Ein Embargo von russischem Gas, wie das der CDU-Vorsitzende Friedrich Merz gefordert habe, habe er abgelehnt, schilderte Habeck. Eine für diesen Fall drohende Rezession mit Schrumpfung der Wirtschaftsleistung um sechs Prozent und eine Gasmangellage "hätte unser Land nicht ausgehalten." Doch durch "entschlossenes Handeln" habe man die Voraussetzungen für eine sichere Versorgung mit Erdgas geschaffen, denn schließlich habe Putin die Lieferungen gestoppt.
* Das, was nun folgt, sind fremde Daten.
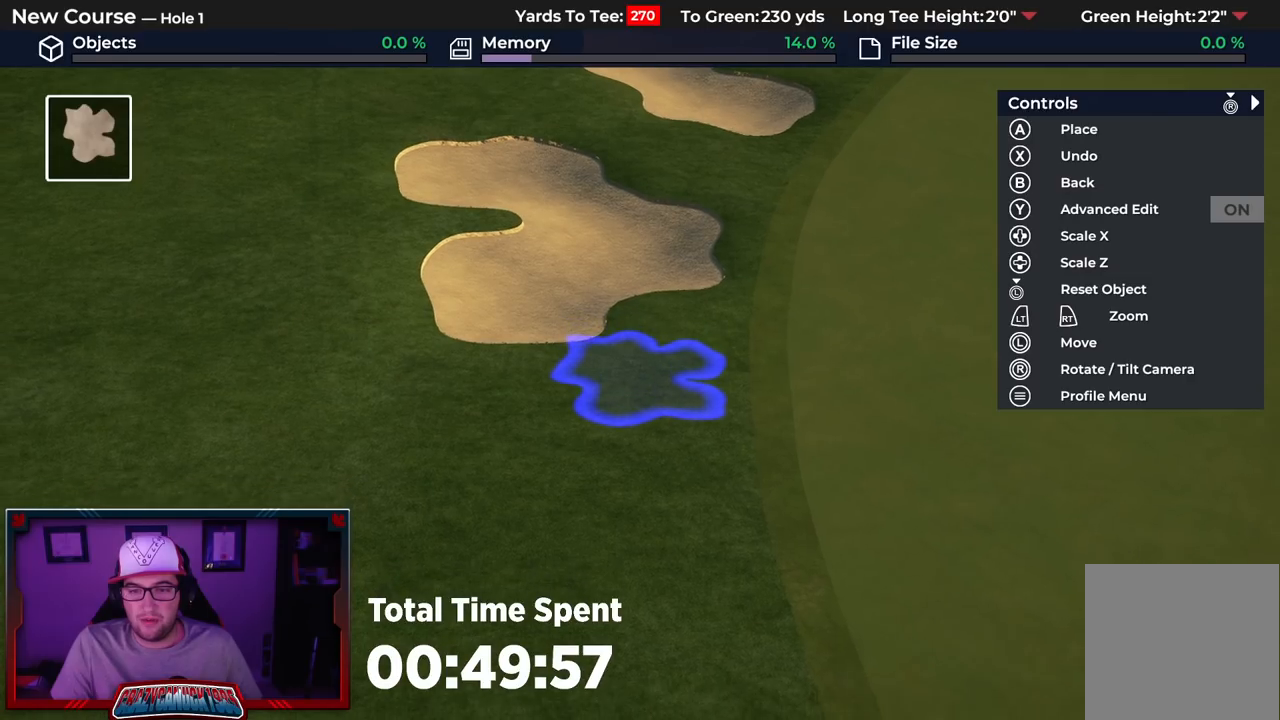
{"buttons": [], "left_stick": "center", "right_stick": "center", "events": [[83, "A", "up"]]}
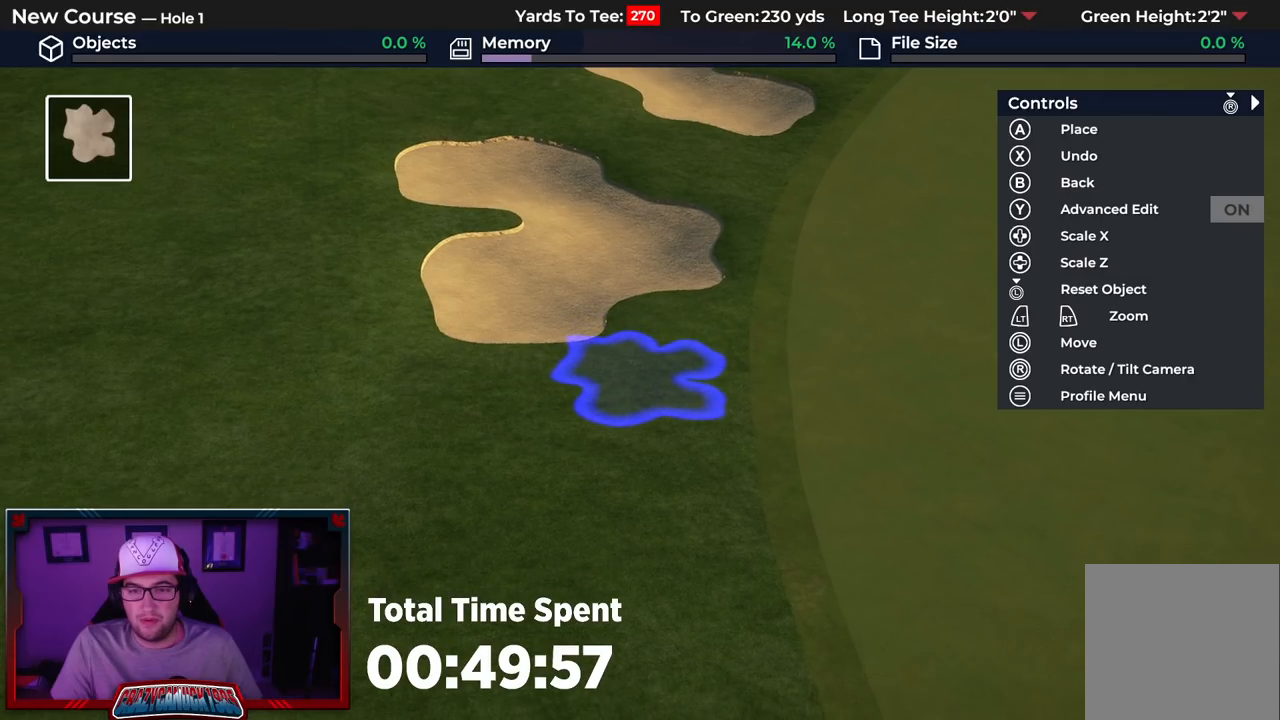
{"buttons": [], "left_stick": "center", "right_stick": "center", "events": []}
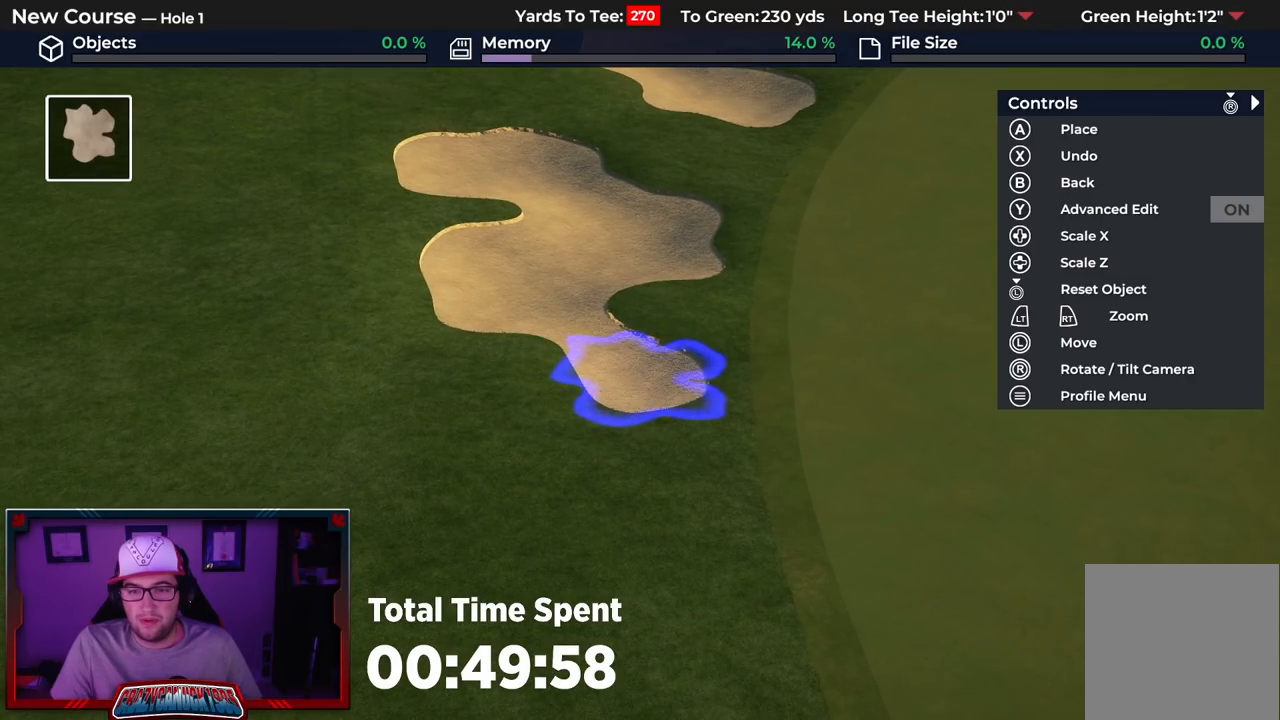
{"buttons": [], "left_stick": "center", "right_stick": "center", "events": [[217, "left_stick", "up"], [300, "left_stick", "center"]]}
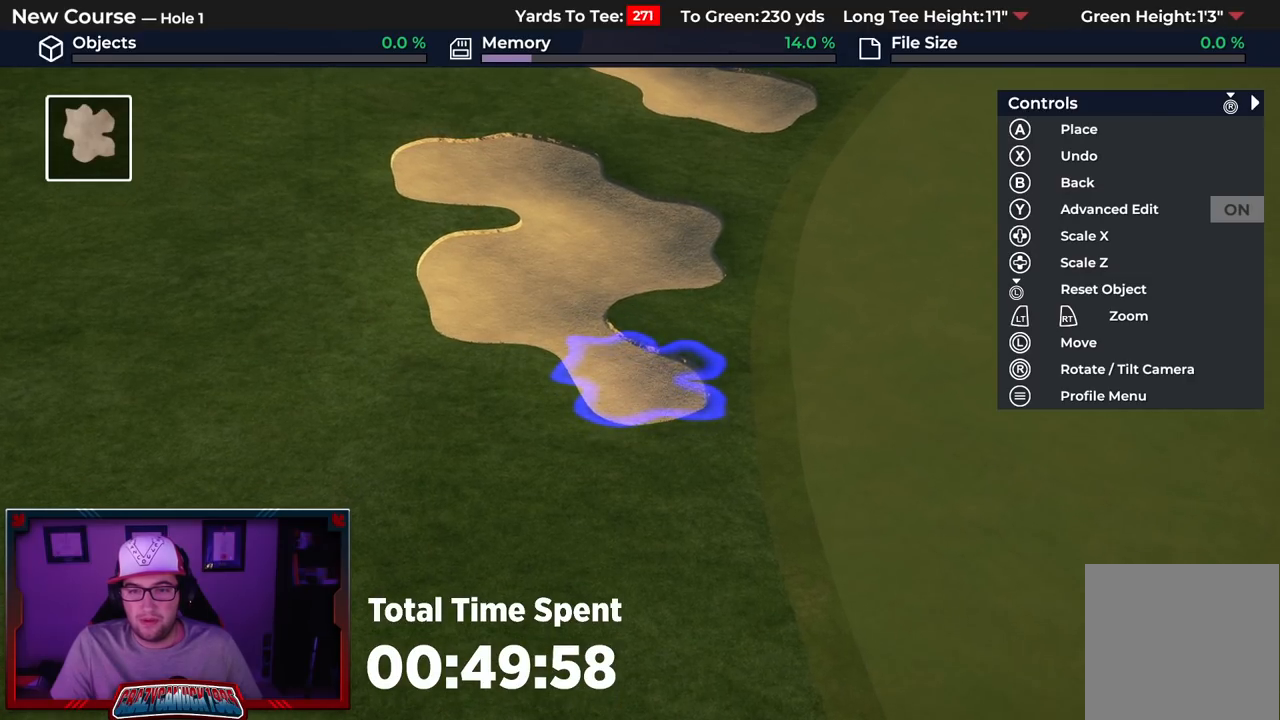
{"buttons": [], "left_stick": "center", "right_stick": "center", "events": [[167, "X", "down"], [283, "X", "up"]]}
Habeck schilderte, wie sich die Situation im Jahr 2022 mehrfach verändert habe. Die Atomdebatte sei vor dem Hintergrund der Gasversorgung und der leeren Speicher zu sehen. Eine Überlegung sei gewesen, die Atomkraftwerke im Sommer nicht so stark zu nutzen, um sie dafür noch im Winter 2023 zur Verfügung zu haben. Grundlage dieser Überlegung sei gewesen, dass man im Sommer genug Gas gehabt hätte. Das sei aber nicht der Fall gewesen. Die Füllmenge der Speicher habe nur noch 27 Prozent betragen. "Daher gelangten wir zu der Überzeugung, dass der Streckbetrieb nichts gebracht hätte", erläuterte Habeck.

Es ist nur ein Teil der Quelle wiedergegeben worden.